Come rain or shine, sleet or snow, northern or southern hemisphere, it would seem that my semi-annual illness is non-negotiable. I am typing while in bed, recuperating from a very unpleasant stomach and fever whammie. The worst, it seems, passed about an hour ago, which is good, because it was a very turbulent time when I had to stand up and my stomach immediately informed me via violent revolt that it wholeheartedly opposed this idea.
My stomach's complaints have piped down a little, so that's good. This week has been a crazy one!
I'll start off by talking a little bit about the retreat. It was so good to be on a staff (essentially) retreat with the other people who work here in the Ciudad! There's a bit more of a substantial basis there for saying hello or starting conversation now. Also, the opportunity to talk about stuff on my level, as opposed to the level of 16-year-olds, was hard to beat.
The Capuchin brothers here are saying that I'm going to be joining the order and bringing the Capuchins back to the Pacific Northwest. I told them that anything is possible but that fewer things are probable, but don't think the thought hasn't crossed my mind. Though being in the presence of several girls my age who were exuberant and genuinely excited and very vocal about their faith (our retreat leaders) was like a scent of paradise.
This week was more difficult than many others. Lots of heavy lifting on Monday, which I liked, but left me exhausted. Tuesday I was cleaning eggs. Wednesday we TRIED to get our money converted, but that didn't work. Thursday was a bit more successful. Friday they had me spraying the hen house with disinfectant, which probably contributed to my feelings of awfulness yesterday and today.
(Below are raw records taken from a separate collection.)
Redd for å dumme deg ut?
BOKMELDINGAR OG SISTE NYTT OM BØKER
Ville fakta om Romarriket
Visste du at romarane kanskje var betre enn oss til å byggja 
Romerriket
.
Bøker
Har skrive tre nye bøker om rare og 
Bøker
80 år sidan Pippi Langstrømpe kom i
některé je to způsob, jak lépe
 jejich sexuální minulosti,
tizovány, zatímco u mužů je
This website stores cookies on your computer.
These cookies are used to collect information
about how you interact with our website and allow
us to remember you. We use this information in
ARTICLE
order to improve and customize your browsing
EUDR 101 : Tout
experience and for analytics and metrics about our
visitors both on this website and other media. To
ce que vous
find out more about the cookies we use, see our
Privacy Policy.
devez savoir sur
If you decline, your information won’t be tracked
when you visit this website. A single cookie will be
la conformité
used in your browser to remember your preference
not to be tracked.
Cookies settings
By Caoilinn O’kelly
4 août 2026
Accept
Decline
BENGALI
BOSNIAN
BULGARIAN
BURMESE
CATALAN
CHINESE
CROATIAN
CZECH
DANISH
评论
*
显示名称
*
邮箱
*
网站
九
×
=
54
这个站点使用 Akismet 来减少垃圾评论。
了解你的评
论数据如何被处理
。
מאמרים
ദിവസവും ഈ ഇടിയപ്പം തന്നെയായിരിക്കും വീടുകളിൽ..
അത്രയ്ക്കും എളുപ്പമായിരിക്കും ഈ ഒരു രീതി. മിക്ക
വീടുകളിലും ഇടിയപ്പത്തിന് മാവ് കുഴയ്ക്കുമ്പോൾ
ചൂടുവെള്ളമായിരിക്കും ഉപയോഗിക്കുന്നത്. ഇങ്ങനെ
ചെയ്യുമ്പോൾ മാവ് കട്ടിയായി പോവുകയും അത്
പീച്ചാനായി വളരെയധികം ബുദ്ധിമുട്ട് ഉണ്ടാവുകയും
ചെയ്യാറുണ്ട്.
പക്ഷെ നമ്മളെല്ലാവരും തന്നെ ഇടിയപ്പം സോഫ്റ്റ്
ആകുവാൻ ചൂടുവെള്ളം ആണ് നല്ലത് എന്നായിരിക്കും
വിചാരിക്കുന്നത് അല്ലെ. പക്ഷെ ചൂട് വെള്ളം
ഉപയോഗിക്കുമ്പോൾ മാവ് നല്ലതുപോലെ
Once again I found myself frustrated with the kids, mostly just because they can't get it into their heads that if they just work when they ought to, the rest of their time will be so much better, because I won't be on their cases, Hermano Polo will be much easier to be around, and so on and so forth. I don't know if I've gotten intolerant or have finally just gotten stubborn on insisting that they don't walk over me. One kid keeps pestering me about romantic possibilities with pretty much any female that I've ever known. This began to irritate me almost immediately only because of the persistence with which he did it. I finally just told him that I wouldn't speak to him if he talked to me about this, and we shook hands and declared peace. It was doomed to be a temporary peace, however, as the memories of some of these kids are about as high-quality as the bootlegged movies they watch every other weekend (i.e., not high-quality). I have to remind him of it every time we approaches me, because if I don't, he will start the conversation in a loud voice asking about the possibility of romantic attraction to either Alyssa or Tania, my fellow CapCorps volunteers. So while I know how to keep him quiet, he's done his damage: many other guys in San Juan will now ask me the same thing. On the one hand it's cool because it means that they're interested in at least some portion of my life and want to know more about me in the way that only seems natural to an adolescent boy, I'm sure. On the other hand, it gets SO repetitive and annoying! And, of course, the fact that I'm irritated only drives them to peck further, because they're boys and it seems to be an instinct ingrained in us that I think might disprove Darwin's Survival of the Fittest theory, because playing the game "how many times can we poke the lion before it gets REALLY angry?" doesn't seem conducive to anybody's survival. Except the lion's, after he eats the pests.
But anyway, I can only tell them so many times that I really am not wanting anything more than friendship at the moment, but I could do that until I'm blue in the face and they will still bother me about this issue. Do we get more resistant to testosterone over time? Is it the sudden abundance of this hormone to their systems thanks to adolescence that attributes to this? Probably the whole fact that they don't see girls as often as others also contributes.
This time of illness has awakened my mind to another fact. Yesterday, as I missed dinner, I realized that I didn't mind it at all. I didn't mind missing breakfast this morning, nor lunch. In fact, I'm in need of some other food aside from rice, which is a shame, because that won't be happening in the very near future. Missing home food right now.
So things aren't their best at the moment, but I'm okay with that.